(Recorded data)
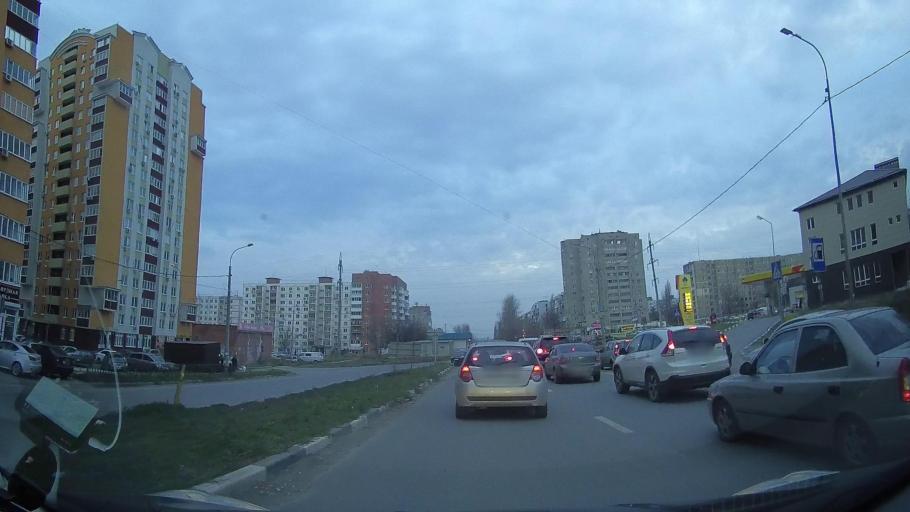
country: RU
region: Rostov
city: Severnyy
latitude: 47.3032
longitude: 39.7226
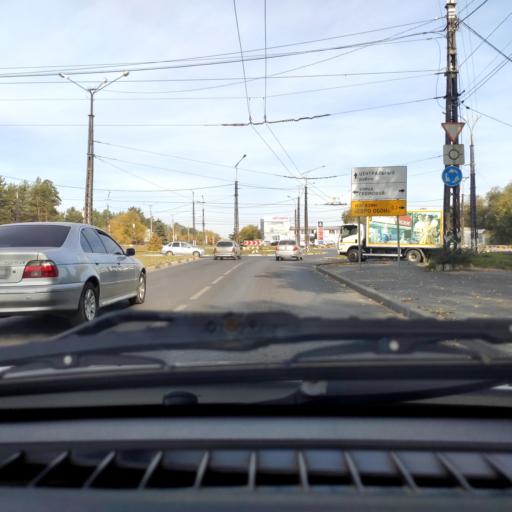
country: RU
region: Samara
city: Zhigulevsk
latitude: 53.4861
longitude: 49.4744
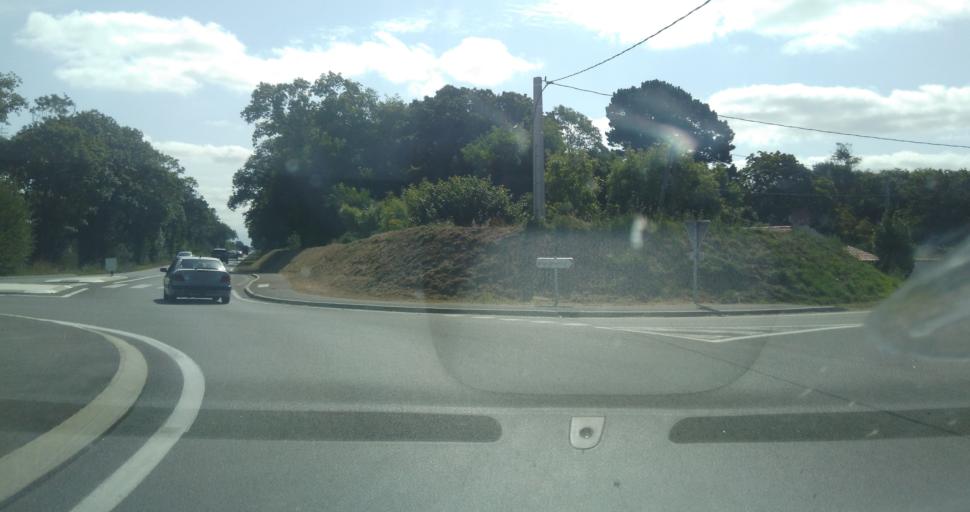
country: FR
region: Pays de la Loire
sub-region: Departement de la Vendee
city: Chateau-d'Olonne
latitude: 46.4780
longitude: -1.6797
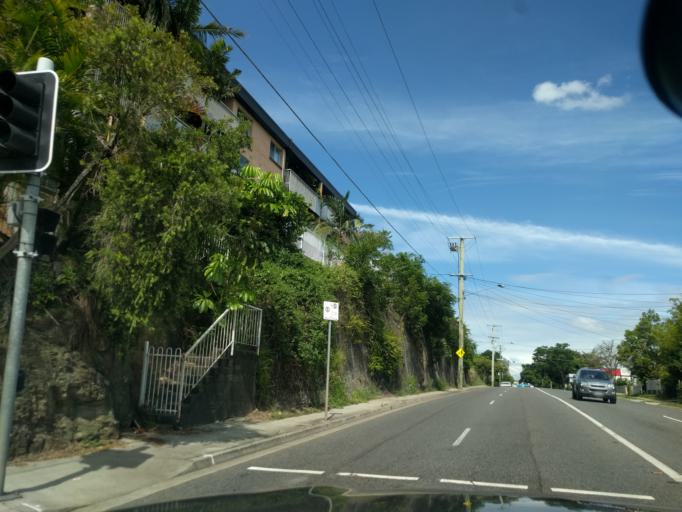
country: AU
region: Queensland
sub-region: Brisbane
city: Windsor
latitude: -27.4376
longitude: 153.0272
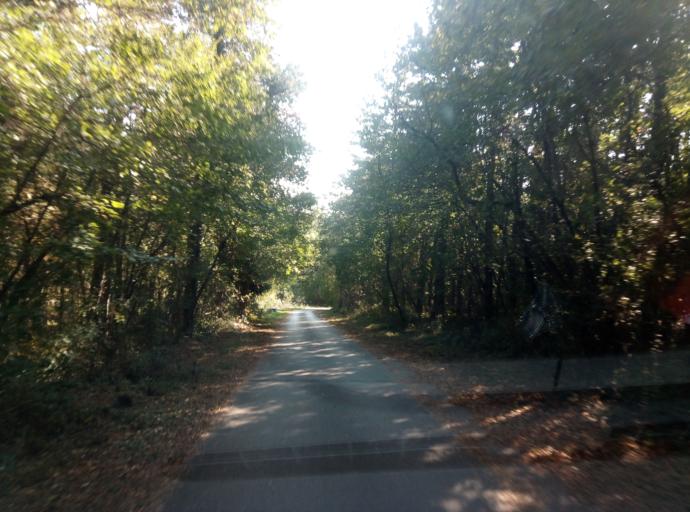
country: SI
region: Ajdovscina
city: Lokavec
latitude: 45.8194
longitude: 13.8524
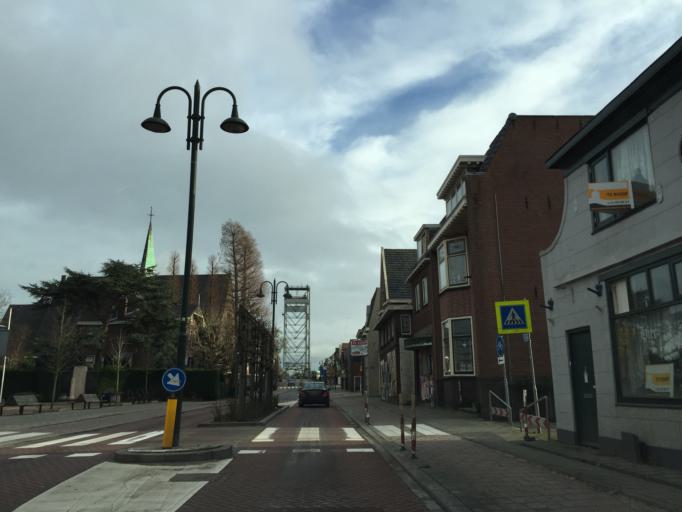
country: NL
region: South Holland
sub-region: Gemeente Boskoop
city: Boskoop
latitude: 52.0745
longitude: 4.6561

• [Exercise goal]: Copy every line of the material above verbatim, leaving out the pictures.

• [Solution]:
country: RU
region: Rostov
city: Severnyy
latitude: 47.3032
longitude: 39.7226
country: RU
region: Samara
city: Zhigulevsk
latitude: 53.4861
longitude: 49.4744
country: FR
region: Pays de la Loire
sub-region: Departement de la Vendee
city: Chateau-d'Olonne
latitude: 46.4780
longitude: -1.6797
country: AU
region: Queensland
sub-region: Brisbane
city: Windsor
latitude: -27.4376
longitude: 153.0272
country: SI
region: Ajdovscina
city: Lokavec
latitude: 45.8194
longitude: 13.8524
country: NL
region: South Holland
sub-region: Gemeente Boskoop
city: Boskoop
latitude: 52.0745
longitude: 4.6561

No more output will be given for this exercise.